Problem: Please restate all of the records word for word, setting the pictures aside.

☆ ☆ ☆ ☆ ☆ ☆ ☆

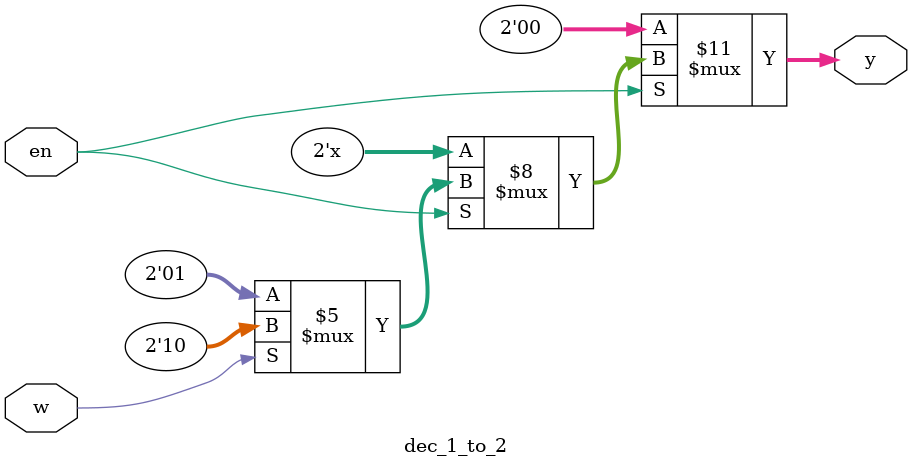
<source format=v>
module dec_1_to_2 (
    input  wire w,
    input  wire en,
    output reg  [1:0] y
);

    always @(*) begin
        if (en == 1'b0)
            y = 2'b00;
        else if (w == 1'b0)
            y = 2'b01;
        else
            y = 2'b10;
    end

endmodule
</source>
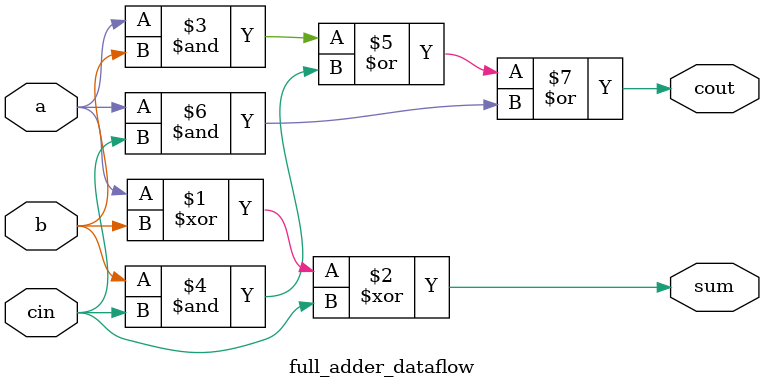
<source format=sv>

module full_adder_dataflow (
    input  logic a,      // First input
    input  logic b,      // Second input
    input  logic cin,    // Carry in
    output logic sum,    // Sum output
    output logic cout    // Carry out
);

  // Dataflow modeling with assign statements
  assign sum  = a ^ b ^ cin;                  // XOR for sum
  assign cout = (a & b) | (b & cin) | (a & cin); // Carry logic

endmodule




</source>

☆ ☆ ☆ ☆ ☆ ☆ ☆

Output for this exercise:
<source format=v>
module dec_1_to_2 (
    input  wire w,
    input  wire en,
    output reg  [1:0] y
);

    always @(*) begin
        if (en == 1'b0)
            y = 2'b00;
        else if (w == 1'b0)
            y = 2'b01;
        else
            y = 2'b10;
    end

endmodule
</source>
<source format=sv>

module full_adder_dataflow (
    input  logic a,      // First input
    input  logic b,      // Second input
    input  logic cin,    // Carry in
    output logic sum,    // Sum output
    output logic cout    // Carry out
);

  // Dataflow modeling with assign statements
  assign sum  = a ^ b ^ cin;                  // XOR for sum
  assign cout = (a & b) | (b & cin) | (a & cin); // Carry logic

endmodule




</source>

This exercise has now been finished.